Scenario: Agent receives a gate context block that includes current balance data: enemy HP values range from 100 to 10,000; player attack values range from 15 to 150; target time-to-kill is 812 seconds at balanced matchups; the current formula is under review. A proposed revised formula is submitted. Expected: Assessment runs the proposed formula against the provided balance data (minimum and maximum input pairs, balanced matchup scenario) and verifies the time-to-kill falls within the 812 second target window. References specific numbers from the provided data.
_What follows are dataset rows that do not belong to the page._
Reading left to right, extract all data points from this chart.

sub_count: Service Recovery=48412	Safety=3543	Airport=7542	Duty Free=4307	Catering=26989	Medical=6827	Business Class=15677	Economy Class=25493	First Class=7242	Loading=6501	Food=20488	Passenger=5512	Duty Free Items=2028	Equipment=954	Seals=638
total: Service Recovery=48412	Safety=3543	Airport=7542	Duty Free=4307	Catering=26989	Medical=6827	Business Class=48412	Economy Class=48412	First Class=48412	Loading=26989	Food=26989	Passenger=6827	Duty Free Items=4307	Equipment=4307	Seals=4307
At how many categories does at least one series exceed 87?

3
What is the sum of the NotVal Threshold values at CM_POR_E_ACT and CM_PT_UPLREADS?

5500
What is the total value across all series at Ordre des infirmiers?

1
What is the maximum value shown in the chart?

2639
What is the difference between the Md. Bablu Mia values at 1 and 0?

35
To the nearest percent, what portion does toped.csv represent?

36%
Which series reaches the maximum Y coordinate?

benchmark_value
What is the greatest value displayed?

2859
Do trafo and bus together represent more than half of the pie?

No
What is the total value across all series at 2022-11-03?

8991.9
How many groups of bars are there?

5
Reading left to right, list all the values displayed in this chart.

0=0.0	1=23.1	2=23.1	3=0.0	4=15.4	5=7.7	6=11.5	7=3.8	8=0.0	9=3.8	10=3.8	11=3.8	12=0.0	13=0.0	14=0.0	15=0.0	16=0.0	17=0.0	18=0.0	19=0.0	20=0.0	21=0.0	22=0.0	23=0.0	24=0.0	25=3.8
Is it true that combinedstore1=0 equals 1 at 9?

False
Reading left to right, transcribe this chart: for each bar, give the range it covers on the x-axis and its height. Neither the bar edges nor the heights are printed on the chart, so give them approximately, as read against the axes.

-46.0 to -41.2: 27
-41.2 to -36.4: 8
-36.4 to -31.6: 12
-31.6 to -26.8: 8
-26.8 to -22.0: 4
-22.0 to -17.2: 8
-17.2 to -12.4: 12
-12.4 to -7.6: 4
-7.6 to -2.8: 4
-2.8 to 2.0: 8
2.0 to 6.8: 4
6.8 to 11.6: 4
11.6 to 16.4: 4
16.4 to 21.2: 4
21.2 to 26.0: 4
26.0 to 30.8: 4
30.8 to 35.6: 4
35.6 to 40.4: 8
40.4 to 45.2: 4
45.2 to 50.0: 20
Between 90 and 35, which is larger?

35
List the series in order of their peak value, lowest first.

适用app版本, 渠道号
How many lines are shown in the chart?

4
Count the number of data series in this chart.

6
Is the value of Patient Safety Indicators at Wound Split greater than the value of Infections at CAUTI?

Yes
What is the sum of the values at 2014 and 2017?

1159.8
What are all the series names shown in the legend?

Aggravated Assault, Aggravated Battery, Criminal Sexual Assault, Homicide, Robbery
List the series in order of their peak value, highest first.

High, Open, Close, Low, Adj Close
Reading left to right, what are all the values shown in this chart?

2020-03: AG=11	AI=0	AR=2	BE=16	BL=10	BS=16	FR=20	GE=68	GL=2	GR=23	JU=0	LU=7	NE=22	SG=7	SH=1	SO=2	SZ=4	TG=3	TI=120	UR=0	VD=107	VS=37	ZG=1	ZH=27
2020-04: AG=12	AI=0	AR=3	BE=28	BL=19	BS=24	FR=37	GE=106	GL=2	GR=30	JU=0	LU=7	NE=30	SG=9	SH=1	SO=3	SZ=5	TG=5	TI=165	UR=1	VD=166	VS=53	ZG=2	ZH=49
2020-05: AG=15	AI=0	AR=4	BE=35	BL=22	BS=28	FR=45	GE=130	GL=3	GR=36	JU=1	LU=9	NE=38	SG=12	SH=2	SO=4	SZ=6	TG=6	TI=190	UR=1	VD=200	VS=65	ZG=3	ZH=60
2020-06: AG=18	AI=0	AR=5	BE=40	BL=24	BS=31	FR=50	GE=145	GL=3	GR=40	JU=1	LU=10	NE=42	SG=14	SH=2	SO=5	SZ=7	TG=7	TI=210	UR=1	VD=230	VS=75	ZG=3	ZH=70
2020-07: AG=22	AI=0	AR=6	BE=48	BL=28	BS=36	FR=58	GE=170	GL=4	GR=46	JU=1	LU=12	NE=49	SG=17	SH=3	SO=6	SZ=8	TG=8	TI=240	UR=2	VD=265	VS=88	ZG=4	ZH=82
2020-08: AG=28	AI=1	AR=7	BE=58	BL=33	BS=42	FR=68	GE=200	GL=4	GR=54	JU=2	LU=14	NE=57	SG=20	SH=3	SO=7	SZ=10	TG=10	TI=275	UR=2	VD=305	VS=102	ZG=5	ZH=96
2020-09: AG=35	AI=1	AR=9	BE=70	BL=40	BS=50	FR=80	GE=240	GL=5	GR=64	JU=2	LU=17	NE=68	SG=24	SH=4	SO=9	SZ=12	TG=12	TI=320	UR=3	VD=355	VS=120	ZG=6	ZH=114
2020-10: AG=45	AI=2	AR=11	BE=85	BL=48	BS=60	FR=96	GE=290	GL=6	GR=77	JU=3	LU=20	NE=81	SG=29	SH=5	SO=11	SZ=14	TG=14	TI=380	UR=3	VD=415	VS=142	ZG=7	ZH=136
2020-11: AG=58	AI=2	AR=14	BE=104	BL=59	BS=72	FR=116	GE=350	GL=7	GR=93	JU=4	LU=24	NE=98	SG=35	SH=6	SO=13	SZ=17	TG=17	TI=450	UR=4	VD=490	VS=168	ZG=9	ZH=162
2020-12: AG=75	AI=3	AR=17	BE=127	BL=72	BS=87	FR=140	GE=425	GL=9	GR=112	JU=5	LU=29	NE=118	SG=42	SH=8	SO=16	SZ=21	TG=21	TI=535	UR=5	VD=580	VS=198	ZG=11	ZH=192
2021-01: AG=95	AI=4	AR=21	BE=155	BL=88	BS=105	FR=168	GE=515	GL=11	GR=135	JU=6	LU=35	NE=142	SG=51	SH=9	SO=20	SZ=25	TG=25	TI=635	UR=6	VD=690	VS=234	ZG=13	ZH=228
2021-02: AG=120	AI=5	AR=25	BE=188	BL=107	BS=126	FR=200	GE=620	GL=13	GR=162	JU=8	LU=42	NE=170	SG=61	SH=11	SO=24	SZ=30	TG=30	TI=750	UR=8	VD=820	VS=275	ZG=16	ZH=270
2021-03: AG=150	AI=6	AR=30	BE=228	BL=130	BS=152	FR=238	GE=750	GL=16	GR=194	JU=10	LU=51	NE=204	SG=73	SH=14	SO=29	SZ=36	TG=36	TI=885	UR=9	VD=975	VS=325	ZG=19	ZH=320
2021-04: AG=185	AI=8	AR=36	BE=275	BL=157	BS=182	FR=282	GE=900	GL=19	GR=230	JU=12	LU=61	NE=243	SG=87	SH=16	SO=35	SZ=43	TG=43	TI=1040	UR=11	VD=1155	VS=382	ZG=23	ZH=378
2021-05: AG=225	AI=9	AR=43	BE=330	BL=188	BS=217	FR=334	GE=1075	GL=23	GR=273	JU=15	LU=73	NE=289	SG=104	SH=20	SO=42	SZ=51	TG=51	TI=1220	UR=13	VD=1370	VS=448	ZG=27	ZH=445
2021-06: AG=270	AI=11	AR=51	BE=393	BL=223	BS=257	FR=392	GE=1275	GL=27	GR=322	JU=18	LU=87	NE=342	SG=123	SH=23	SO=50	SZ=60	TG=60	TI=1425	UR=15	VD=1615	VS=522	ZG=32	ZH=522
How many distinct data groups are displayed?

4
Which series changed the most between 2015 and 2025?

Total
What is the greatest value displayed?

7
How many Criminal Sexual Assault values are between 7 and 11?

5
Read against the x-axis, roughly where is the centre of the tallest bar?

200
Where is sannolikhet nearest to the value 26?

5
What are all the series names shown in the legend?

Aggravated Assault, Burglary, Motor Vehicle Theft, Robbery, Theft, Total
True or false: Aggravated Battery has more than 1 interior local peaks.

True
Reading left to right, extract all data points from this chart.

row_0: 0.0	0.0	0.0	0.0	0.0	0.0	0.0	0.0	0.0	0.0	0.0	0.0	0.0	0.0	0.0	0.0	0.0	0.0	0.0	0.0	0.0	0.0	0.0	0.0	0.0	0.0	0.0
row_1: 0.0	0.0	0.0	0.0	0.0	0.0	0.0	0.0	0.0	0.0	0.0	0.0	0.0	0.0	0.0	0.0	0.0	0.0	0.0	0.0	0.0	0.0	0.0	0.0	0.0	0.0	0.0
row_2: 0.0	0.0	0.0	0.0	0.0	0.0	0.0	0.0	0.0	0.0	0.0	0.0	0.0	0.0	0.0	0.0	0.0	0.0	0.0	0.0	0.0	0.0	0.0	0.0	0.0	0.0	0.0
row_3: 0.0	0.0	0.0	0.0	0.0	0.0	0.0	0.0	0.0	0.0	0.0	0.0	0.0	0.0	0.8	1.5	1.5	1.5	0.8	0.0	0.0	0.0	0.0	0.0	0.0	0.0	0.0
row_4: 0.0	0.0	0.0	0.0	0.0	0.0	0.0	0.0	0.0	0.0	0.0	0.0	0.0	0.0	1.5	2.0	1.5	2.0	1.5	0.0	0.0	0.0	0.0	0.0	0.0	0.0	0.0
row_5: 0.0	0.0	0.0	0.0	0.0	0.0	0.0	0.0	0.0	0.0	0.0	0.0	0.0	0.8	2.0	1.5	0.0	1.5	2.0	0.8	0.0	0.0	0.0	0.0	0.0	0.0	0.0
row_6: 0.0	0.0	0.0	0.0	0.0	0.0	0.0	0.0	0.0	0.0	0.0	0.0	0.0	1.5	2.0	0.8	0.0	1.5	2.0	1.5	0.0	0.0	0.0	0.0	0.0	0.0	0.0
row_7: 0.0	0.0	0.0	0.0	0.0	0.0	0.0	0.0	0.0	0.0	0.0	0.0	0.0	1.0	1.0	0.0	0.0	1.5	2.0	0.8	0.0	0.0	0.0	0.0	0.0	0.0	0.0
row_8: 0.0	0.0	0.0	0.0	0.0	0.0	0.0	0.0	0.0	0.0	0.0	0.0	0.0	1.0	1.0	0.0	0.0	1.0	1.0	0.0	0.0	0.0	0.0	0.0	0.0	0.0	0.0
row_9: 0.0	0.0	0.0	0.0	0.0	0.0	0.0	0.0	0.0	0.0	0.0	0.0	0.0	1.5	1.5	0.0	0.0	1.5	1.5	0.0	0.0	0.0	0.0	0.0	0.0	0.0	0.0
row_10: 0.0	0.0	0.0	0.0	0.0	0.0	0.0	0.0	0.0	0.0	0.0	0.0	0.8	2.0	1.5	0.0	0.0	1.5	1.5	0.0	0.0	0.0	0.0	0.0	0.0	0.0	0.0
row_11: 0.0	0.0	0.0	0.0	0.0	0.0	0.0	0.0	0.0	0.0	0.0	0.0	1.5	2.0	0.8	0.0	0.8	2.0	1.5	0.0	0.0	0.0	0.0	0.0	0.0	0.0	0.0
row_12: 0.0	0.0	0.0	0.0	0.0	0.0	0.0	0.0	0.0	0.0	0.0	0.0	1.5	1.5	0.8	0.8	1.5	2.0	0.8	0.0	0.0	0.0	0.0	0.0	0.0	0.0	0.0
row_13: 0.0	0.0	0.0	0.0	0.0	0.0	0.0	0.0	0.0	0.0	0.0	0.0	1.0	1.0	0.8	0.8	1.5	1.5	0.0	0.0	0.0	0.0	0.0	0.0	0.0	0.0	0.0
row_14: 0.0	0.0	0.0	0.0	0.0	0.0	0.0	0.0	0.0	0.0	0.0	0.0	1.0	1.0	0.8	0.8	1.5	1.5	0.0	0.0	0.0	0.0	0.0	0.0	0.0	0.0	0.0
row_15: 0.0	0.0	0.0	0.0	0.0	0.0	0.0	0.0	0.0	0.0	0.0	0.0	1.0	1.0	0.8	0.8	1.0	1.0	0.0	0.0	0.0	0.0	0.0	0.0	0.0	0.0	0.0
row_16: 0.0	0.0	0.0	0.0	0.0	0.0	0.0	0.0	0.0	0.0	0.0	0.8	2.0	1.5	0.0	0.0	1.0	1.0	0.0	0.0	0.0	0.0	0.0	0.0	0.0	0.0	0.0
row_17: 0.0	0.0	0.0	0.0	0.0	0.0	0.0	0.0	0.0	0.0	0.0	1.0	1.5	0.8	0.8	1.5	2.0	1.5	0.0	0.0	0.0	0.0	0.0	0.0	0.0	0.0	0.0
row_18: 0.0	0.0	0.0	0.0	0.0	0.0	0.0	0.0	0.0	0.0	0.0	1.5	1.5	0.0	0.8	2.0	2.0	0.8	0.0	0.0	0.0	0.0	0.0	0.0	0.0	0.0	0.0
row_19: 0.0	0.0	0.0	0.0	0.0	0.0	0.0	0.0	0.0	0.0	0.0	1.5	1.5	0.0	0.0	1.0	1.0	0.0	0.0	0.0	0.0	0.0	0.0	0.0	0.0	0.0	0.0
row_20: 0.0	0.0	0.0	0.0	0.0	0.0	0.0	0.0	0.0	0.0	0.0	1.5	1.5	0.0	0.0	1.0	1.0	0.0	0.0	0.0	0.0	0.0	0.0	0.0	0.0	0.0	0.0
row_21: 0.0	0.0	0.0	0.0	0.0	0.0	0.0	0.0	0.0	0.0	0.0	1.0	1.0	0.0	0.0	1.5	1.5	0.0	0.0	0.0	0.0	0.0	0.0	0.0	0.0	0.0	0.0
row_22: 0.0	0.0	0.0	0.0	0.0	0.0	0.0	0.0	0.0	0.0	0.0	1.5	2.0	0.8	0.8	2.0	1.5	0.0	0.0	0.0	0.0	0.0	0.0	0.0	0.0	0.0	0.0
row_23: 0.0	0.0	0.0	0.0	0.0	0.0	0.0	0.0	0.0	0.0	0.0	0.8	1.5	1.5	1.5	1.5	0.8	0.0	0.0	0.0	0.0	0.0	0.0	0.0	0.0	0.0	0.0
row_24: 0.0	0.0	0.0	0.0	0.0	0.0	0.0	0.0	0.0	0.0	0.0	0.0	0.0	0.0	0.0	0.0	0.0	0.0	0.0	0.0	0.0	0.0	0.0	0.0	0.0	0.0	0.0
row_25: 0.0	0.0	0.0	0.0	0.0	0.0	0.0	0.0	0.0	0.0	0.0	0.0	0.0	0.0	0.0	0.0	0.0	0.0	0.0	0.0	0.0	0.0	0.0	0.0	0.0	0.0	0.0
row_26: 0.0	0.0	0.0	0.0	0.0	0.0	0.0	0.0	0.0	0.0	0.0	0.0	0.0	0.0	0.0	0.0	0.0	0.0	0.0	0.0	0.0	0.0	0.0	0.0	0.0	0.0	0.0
Assertions:

  • Uses the specific HP and attack value ranges from the provided balance data
  • Calculates or estimates time-to-kill for at minimum a balanced matchup scenario
  • Verifies the result against the provided 812 second target window
  • Does not give generic balance advice — all assertions use the provided numbers

Protocol Compliance

  • Returns verdicts using APPROVED / NEEDS REVISION vocabulary only
  • Stays within declared systems and formula domain
  • Escalates player-experience complexity trade-offs to creative-director
  • Does not make binding narrative, visual, code implementation, or conceptual mechanic decisions
  • Provides concrete formula analysis, not subjective design opinions

Coverage Notes

  • Progression curve review (XP curves, level-up scaling) is not covered — a dedicated case should be added.
  • Economy model review (resource generation and sink rates, inflation prevention) is not covered.
  • Status effect interaction matrix (stacking rules, priority, immunity interactions) is not covered.
  • Cross-system formula dependency review (e.g., crafting formula that feeds into combat formula) is not covered — deferred to integration tests.